Of Course I’m Writing This


It’s getting cold now and there are a lot of leaves on the ground, even in the city. After the baby went to bed, I put on a coat and boots and swept the sidewalk and stoop in front of the house. Every week I fill a trash bag with garbage that accumulates out there, which is maddening but I do it anyway. I do it not because it makes any kind of dent, the soda bottles and cigarette packs will find a home in the square of dirt around this city tree the very next day. I do it because people might notice. My theory is that if the neighbors see me out there, week after week, rounding up trash, sweeping leaves, pulling weeds that push their way through the cracks in the sidewalk, they will follow suit. My hope is that people walking by who see me doing these things will think twice before chucking that candy wrapper into the wind.

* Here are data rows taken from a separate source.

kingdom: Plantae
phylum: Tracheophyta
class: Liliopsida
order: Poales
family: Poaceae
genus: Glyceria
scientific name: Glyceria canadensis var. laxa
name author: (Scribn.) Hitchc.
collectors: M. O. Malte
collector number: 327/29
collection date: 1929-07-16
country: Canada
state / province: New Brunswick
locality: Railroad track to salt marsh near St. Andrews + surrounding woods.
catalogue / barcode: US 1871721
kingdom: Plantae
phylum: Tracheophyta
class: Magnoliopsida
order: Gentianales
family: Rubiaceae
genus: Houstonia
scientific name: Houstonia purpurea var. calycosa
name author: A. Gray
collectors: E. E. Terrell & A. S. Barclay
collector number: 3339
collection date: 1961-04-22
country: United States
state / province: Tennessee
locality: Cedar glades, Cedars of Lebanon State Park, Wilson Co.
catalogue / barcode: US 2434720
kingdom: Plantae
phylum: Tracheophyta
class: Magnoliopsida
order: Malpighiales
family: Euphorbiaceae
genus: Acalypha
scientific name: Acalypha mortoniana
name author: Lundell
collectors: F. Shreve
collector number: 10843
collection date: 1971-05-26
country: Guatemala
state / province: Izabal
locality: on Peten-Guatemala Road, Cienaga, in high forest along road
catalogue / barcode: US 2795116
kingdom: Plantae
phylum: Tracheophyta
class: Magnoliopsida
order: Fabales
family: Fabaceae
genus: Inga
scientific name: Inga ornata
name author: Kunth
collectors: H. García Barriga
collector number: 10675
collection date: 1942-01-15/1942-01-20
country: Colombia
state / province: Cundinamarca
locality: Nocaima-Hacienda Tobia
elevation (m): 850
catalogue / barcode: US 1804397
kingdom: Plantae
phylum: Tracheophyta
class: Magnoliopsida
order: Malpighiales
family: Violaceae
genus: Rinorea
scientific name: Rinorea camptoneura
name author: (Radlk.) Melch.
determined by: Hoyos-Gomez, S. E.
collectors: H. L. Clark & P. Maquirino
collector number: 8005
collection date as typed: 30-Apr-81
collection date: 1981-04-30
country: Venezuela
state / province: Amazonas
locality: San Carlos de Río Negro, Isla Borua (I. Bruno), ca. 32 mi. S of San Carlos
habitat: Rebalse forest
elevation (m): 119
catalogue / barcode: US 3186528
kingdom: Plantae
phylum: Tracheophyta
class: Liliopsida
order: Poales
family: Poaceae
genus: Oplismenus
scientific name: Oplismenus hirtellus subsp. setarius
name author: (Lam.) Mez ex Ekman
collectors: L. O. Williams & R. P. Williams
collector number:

I am feeling so hurt and so stupid. This past week my legs and throat have been frozen and when I wake up to nurse the baby, my thoughts swirl with the results of this election. There is so much collective outrage, it is impossible to put a thumb on any of it.

If this season of change has spurred anything, it is that we must not be complacent. We must not simply hope for the best. I don’t have time in my life to attend community meetings (does anyone else have a baby who goes to sleep at 6pm?) But I do have a broom and garbage bag. I do have a daughter who needs raising and a pen and a piece of paper. Put those things together and what you’ve got is a mother who will not stay quiet when women are denigrated publicly, a woman who believes in the power of a chain reaction, and a writer who strives to simply speak honestly.

But what can we do? Seems to be the reverberating cry from those of us who were quite shocked. Here’s what we do: we live. We don’t apologize, we don’t demand an explanation, and we don’t back down from being ourselves. My beautiful mixed baby will know racism. She will experience being written off because she’s a girl. We cannot protect her from these things. What we can do is show up, on the street, in our neighborhood, in all white places and all black ones. We can love the crap out of her and strive to teach her compassion, authenticity, and confidence.

There is this myth floating around, something about leaping and a net and the salvation that will occur if you simply do what you love. What I have learned, and what the most oppressed among us know, is there is no net. When you leap, it is just as likely that you will fall on your face. Yet, the very brave keep leaping, again and again, facing humiliation, fury, failure. So many brave people have leapt straight into the fire, for us. They have done this in remarkable ways; leading marches, organizing millions, and unremarkable ways; attending school, riding the bus.

Let’s be the net, let’s weave it together, one strand at a time. We do this by leaping ourselves, despite inevitable failures. We do this by living our lives unapologetically and by refusing to turn a blind eye to the pain of others. We scrap together our own net by not giving up. What are you willing to do, even if it meant failing?

I am willing to stand up for my daughter. I am willing to let my voice be heard.